Using pathogen genomics to improve public health.

Genomic data is a useful tool for tracking infectious disease spread, but there are still conceptual and practical barriers to applying pathogen genomics to pressing public health questions. We aim to harness the full potential of sequencing data to understand and combat human pathogens through empirical study and methodological innovation. This involves working towards a more complete understanding of the evolutionary mechanisms of both viral and bacterial disease-causing pathogens, and finding better ways to account for sampling biases in phylogenetic and other analytical results. We are also passionate about ensuring that sequencing capacity and expertise are in the hands of local public health experts who are best positioned to take actionable steps towards responding to pathogen threats.


Sequencing data can improve our understanding of pathogen transmission. This is especially important for pathogens like Vibrio cholerae—the bacteria that causes cholera—that regularly cause thousands of cases and deaths around the globe. Our cholera research focuses on taking a regional approach to understanding transmission in sub-Saharan Africa (e.g., by performing joint phylogenetic analyses of whole genome sequences from multiple countries, as seen in Ekeng et al. 2021, on the right), where Vibrio cholerae causes large outbreaks of often unexplained origin. Additionally, a better understanding of the more complex forms of variation common in bacteria may also lead to insights in both disease pathogenesis and transmission, and we are actively working to improve bioinformatics methods for bacterial assembly and analysis, and to make them easily accessible to public health experts across the globe. Our pipelines—developed in partnership with the CholGen Consortium (funded by the Bill and Melinda Gates Foundation)—are publicly available at https://github.com/cholgen.

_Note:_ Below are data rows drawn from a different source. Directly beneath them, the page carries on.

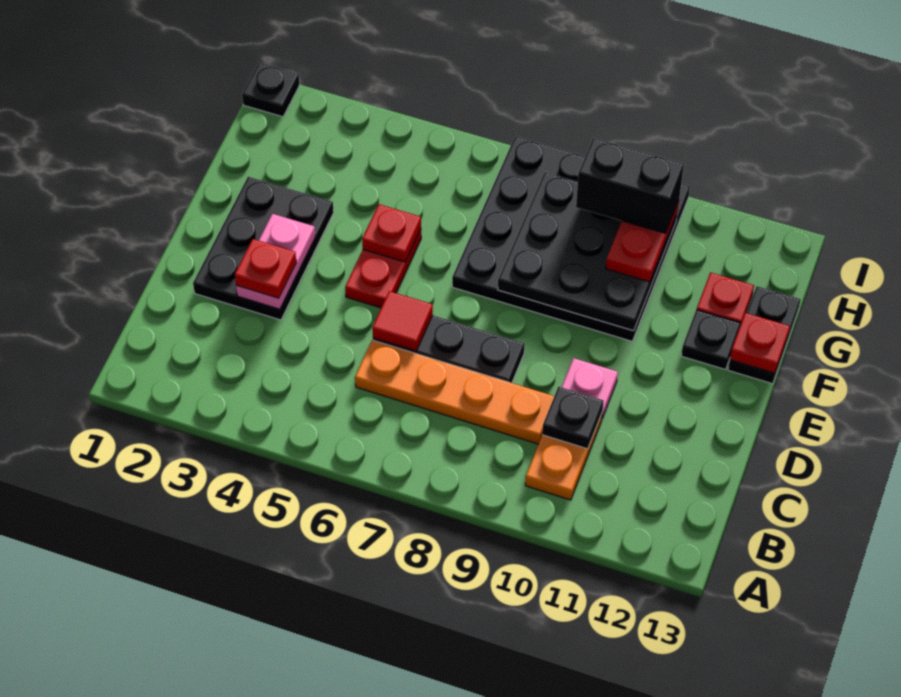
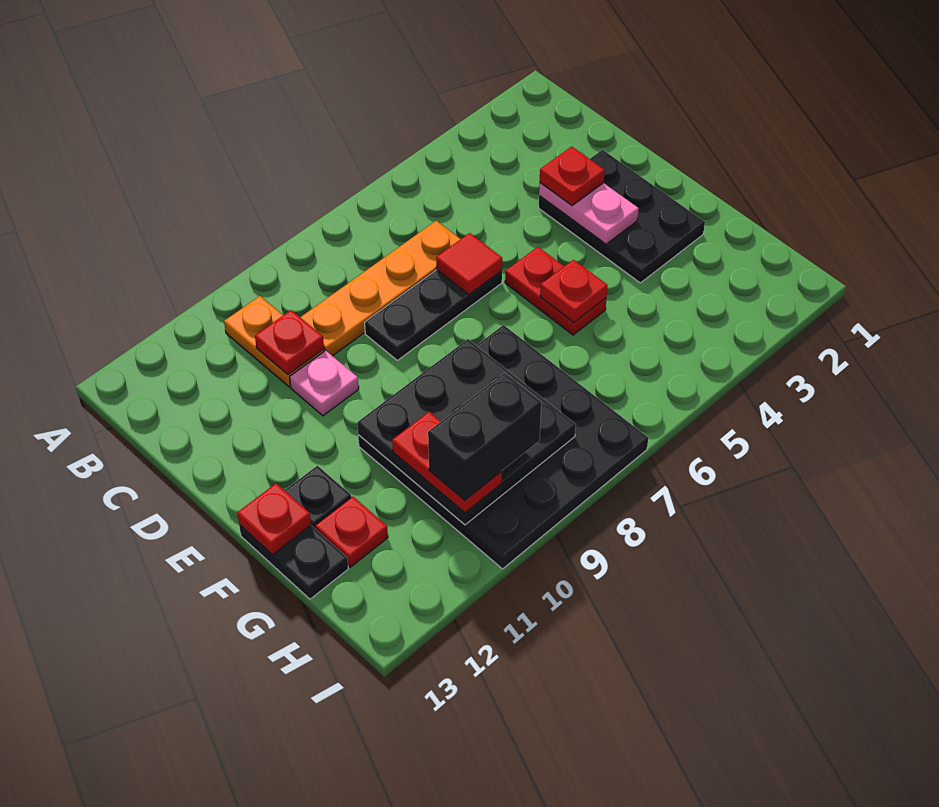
black 1x1 plate [542,387,604,449] -> red 1x1 plate [255,310,324,375]
black 1x1 plate [242,63,299,117] -> none

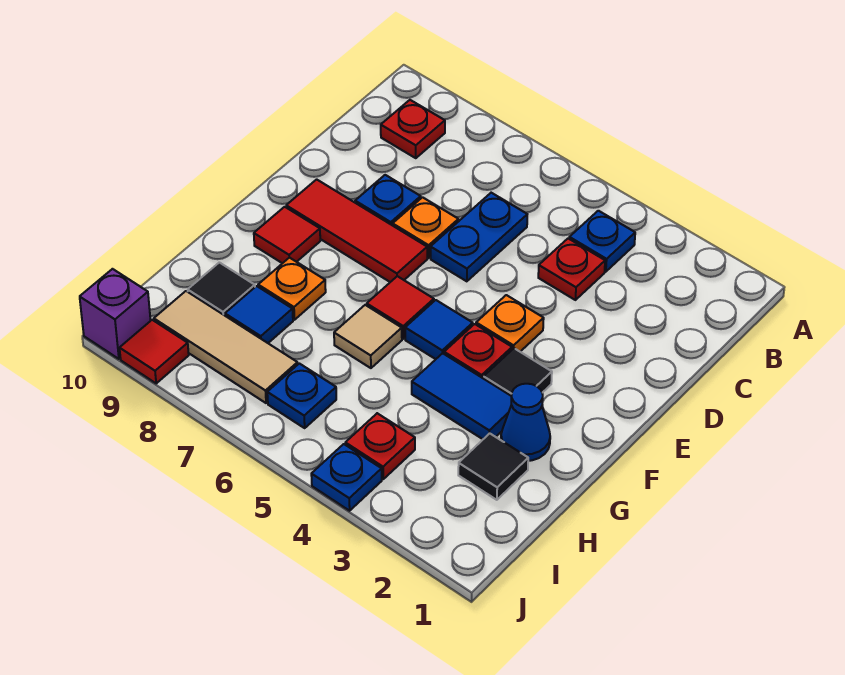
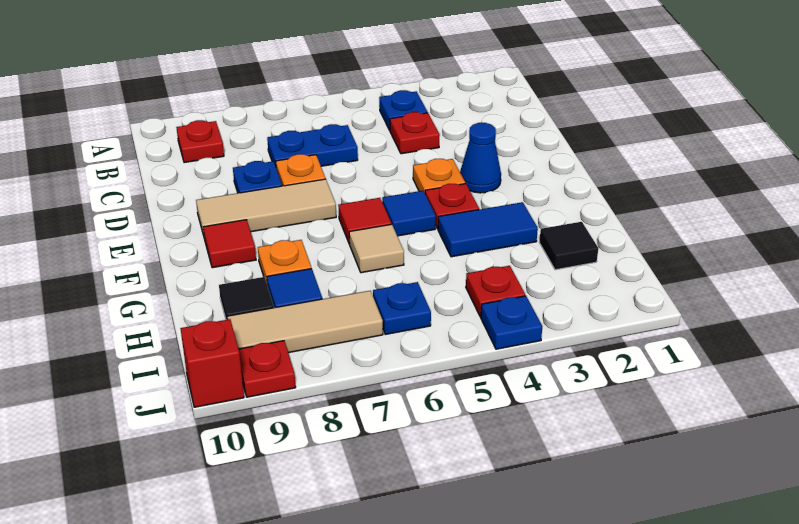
blue 1x2 plate [431,193,527,281] -> blue 1x2 plate turned to [267,124,358,166]
red 1x3 tile [286,179,427,282] -> tan 1x3 tile [196,179,336,236]
black 1x1 tile [484,348,552,396] -> none
blue 1x1 cone [501,384,550,461] -> blue 1x1 cone moved to [460,123,501,193]
red 1x1 tile [120,320,189,383] -> red 1x1 plate [239,341,296,397]
purple 1x1 brick [80,269,151,359] -> red 1x1 brick [180,319,244,407]

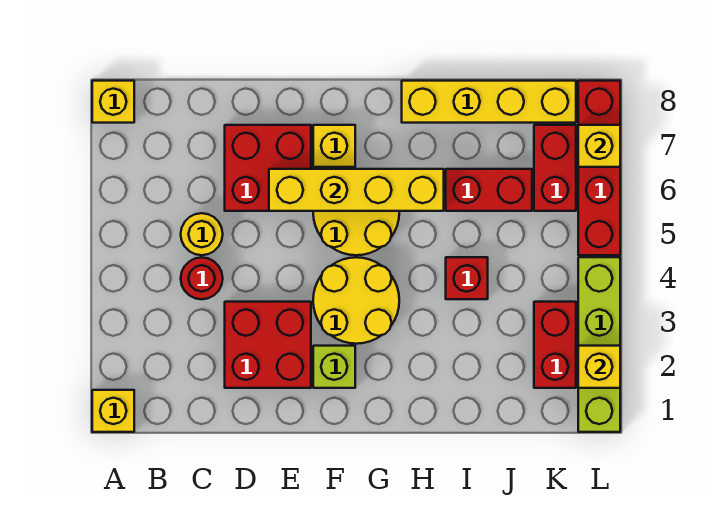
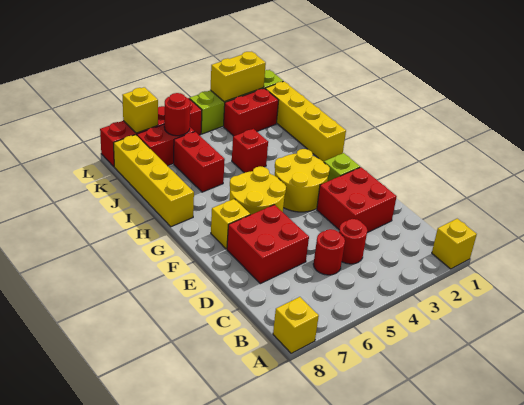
yellow 1x1 round brick [181,213,223,255] -> red 1x1 round brick [313,229,345,275]
yellow 1x4 brick [269,169,444,211] -> yellow 1x4 brick moved to [265,81,346,162]
none -> red 1x1 round brick [164,93,190,136]
yellow 1x1 brick [578,346,620,388] -> yellow 1x2 brick [210,52,266,102]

We also use genomic data to answer questions of pathogen origins, evolution, and transmission in the context of viral outbreaks. During the COVID-19 pandemic, for example, we showed that there had already been several introductions of SARS-CoV-2 into the National Capital Region (DC, Maryland, Virginia) by early March 2020, just a few weeks into official declaration of the pandemic. We also showed that international border closures played a limited role in reducing COVID-19 transmission across the busy US-Mexico border. These independent studies both have important implications for how we think about and enact containment measures during future outbreaks.

We have also more explicitly examined the role of genomic data in supplementing information gathered during “traditional” epidemiological investigations. As shown at right (Wohl et al. 2020), genomic data can both reconstruct known transmission links and also suggest many more connections that may otherwise have been missed. This type of analysis led to the connection of a seemingly university-based mumps virus outbreak in Massachusetts to cases in the broader community.


Sample size calculations are a crucial piece of using genomics and phylogenetics for public health impact, but there is a lack of clear guidance for determining the sample size needed for phylogenetic and other genomics-based studies. Therefore, our research also includes theoretical and mathematical work aimed at providing a basic framework for these sorts of sampling calculations (e.g., as shown at right, from Wohl et al. 2022). As above, we aim to make our work both publicly available (https://hopkinsidd.github.io/phylosamp/) and easy-to-use by public health professionals, while also remaining flexible enough to be adapted to various pathogens and surveillance scenarios. Current efforts include expanding our existing framework to wastewater sequencing and better integrating epidemiological information into our definitions of phylogenetic linkage.